__Passage provided__.
:::::
This repo manages the global config files of three coding-agent CLIs via chezmoi modify_ overlays:

CLI Live file Source script Merge engine
Cursor ~/.cursor/cli-config.json dot_cursor/modify_cli-config.json.tmpl jq '. * $overlay'
OpenCode (server/runtime) ~/.config/opencode/opencode.json dot_config/opencode/modify_opencode.json.tmpl jq '. * $overlay'
OpenCode (TUI) ~/.config/opencode/tui.json dot_config/opencode/modify_tui.json.tmpl jq '. * $overlay'
Codex ~/.codex/config.toml dot_codex/modify_config.toml.tmpl Python tomllib + inline emitter

Overlay payloads live under .chezmoitemplates/agents/ and are sourced via {{ template ... }} includes so the merge logic can be tested independently of overlay contents.

Why not Charm crush? crush is Charm's own agentic coding CLI. Adding it would mean a fifth overlay (binary + auth + per-project trust + marketplace state), and the cost-of-ownership of each agent overlay is non-trivial — every CLI that rewrites its own config file at runtime needs a hook-aware merger, TOML/JSON round-tripper, and presence-gating in .chezmoiignore.tmpl. The existing trio (Cursor / OpenCode / Codex, plus Claude Code via dot_claude/modify_settings.json) already covers the practical agent-CLI design space. If you want to evaluate crush, the add-a-fifth-CLI pattern is: install in dot_ansible/roles/coding_agents/tasks/main.yml, add dot_crush/modify_<config> plus .chezmoitemplates/agents/crush.overlay.<json|toml>, then optionally wire into the 04_ai_capture.zsh agent-detection chain.

Why modify_ and not full file management

All three CLIs rewrite their config file at runtime to record machine-local state: auth tokens, telemetry IDs, per-project trust grants, marketplace registrations with absolute paths, plugin-cache hashes, last-used provider hints, etc. Tracking the whole file as managed content would:

  1. Leak secrets (authInfo, auth.json content) into the dotfiles repo.
  2. Bake one machine's absolute paths (/Users/me/.codex/.tmp/...) into another machine's apply.
  3. Produce constant chezmoi diff noise as the CLI churns the file.

The modify_ overlay model deep-merges only the keys we explicitly enforce; everything else passes through verbatim.

What each overlay enforces

Cursor — agents/cursor.cli-config.overlay.json

{
  "editor": { "vimMode": true }
}
  • editor.vimMode = true — universal preference; sibling editor.fontSize etc. survive the deep merge.
  • permissions.allow / permissions.deny arrays are intentionally NOT in the overlay. jq '. * $overlay' replaces arrays wholesale at the same key path, so listing any entries here would clobber the user's live machine-specific allow-list on every chezmoi apply. Manage those per machine via the live file directly, or move to a --argjson allow $merged array-union approach if you ever need a shared baseline.

OpenCode — agents/opencode.overlay.json

{
  "$schema": "https://opencode.ai/config.json",
  "autoupdate": true,
  "default_agent": "build",
  "small_model": "github-copilot/gpt-5-mini",
  "agent": { "title": { "reasoningEffort": "low" } },
  "provider": {
    "github-copilot": {
      "options": { "timeout": 600000 }
    }
  }
}
  • $schema — keeps editors aware of the schema for autocomplete.
:::::
__Entries shown__.
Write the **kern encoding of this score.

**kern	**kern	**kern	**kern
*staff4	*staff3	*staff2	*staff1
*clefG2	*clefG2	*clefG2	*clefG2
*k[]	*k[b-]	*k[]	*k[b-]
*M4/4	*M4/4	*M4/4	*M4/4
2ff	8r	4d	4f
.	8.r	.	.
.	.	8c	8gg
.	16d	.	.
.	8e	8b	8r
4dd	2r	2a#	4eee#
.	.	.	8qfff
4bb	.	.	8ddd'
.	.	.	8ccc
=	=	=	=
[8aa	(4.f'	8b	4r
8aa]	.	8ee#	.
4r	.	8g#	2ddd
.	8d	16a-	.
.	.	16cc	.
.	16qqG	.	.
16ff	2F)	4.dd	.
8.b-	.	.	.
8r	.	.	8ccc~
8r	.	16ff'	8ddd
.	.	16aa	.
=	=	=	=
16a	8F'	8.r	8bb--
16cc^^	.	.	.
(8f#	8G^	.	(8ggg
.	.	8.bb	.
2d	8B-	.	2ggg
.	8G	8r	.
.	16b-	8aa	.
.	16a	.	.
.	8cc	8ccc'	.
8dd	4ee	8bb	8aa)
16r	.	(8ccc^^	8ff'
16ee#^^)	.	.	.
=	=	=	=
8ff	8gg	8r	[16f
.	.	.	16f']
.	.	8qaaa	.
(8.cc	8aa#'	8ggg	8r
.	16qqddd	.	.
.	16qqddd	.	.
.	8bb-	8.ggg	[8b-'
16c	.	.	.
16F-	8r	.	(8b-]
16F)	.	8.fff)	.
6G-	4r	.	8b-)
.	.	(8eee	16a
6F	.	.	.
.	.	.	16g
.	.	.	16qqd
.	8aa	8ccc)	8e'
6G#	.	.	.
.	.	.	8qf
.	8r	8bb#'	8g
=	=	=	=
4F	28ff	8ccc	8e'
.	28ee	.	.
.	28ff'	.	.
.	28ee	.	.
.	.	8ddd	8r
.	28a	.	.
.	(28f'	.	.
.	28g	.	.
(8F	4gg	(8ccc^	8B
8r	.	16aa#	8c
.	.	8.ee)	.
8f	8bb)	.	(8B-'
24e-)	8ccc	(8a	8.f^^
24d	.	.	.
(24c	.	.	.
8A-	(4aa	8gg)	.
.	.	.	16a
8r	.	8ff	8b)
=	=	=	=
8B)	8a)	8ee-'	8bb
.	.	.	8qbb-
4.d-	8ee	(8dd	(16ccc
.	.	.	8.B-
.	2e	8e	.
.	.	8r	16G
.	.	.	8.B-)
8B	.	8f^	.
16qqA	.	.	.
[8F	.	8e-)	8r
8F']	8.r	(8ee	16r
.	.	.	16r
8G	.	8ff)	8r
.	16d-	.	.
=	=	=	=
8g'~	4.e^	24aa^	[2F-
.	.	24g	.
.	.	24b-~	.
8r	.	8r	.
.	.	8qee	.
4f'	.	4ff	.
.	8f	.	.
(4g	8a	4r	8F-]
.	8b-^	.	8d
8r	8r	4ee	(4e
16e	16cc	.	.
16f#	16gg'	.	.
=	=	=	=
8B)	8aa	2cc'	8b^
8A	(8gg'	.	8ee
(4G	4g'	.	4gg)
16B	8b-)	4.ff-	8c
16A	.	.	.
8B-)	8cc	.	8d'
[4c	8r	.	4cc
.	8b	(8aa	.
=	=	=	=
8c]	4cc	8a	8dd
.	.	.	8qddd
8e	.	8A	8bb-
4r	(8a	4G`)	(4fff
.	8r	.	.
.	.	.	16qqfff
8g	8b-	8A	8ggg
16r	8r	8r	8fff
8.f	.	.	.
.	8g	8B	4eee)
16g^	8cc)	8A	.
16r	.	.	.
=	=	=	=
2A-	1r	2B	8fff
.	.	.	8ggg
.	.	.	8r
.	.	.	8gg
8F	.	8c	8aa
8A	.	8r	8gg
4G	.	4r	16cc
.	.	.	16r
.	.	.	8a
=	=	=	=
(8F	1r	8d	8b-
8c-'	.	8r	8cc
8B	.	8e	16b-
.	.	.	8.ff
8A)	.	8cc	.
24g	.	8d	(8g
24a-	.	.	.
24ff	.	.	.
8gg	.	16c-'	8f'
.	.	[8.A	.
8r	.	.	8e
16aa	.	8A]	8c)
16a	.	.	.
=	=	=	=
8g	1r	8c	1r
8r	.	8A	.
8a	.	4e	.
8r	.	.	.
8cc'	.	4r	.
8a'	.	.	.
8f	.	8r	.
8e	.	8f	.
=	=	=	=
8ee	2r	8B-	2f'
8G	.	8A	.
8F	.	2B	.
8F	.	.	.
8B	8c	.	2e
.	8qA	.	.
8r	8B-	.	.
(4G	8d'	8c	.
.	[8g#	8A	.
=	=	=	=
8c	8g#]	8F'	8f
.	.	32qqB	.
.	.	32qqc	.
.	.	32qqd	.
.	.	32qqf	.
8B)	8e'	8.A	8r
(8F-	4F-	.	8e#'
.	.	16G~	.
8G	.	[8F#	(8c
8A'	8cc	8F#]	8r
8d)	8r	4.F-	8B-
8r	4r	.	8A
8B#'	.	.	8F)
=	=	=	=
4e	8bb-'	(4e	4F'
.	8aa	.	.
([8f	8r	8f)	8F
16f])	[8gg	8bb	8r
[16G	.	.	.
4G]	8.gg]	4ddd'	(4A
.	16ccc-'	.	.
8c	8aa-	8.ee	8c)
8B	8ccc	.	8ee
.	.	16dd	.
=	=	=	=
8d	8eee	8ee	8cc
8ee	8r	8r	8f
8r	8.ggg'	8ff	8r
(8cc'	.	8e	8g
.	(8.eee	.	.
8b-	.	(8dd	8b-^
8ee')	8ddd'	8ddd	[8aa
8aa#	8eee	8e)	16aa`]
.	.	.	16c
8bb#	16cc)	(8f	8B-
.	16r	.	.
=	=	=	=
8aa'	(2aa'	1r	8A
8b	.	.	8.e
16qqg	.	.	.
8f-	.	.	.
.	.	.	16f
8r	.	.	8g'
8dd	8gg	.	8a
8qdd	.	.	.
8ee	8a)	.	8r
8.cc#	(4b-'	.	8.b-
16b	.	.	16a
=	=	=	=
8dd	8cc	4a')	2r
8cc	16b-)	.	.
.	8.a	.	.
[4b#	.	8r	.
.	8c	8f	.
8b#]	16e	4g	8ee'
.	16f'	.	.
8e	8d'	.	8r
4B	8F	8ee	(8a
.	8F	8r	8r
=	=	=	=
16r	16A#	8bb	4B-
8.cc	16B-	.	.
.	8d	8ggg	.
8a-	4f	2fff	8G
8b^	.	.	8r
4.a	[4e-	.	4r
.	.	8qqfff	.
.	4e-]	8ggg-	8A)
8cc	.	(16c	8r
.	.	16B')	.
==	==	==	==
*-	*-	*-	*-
:::::
__What the exercise asks__. From the chezmoi overlay notes, reproduce word for word the stretch from "2. Bake one" through "passes through verbatim.".

__Response for this exercise__.
2. Bake one machine's absolute paths (/Users/me/.codex/.tmp/...) into another machine's apply.
  3. Produce constant chezmoi diff noise as the CLI churns the file.

The modify_ overlay model deep-merges only the keys we explicitly enforce; everything else passes through verbatim.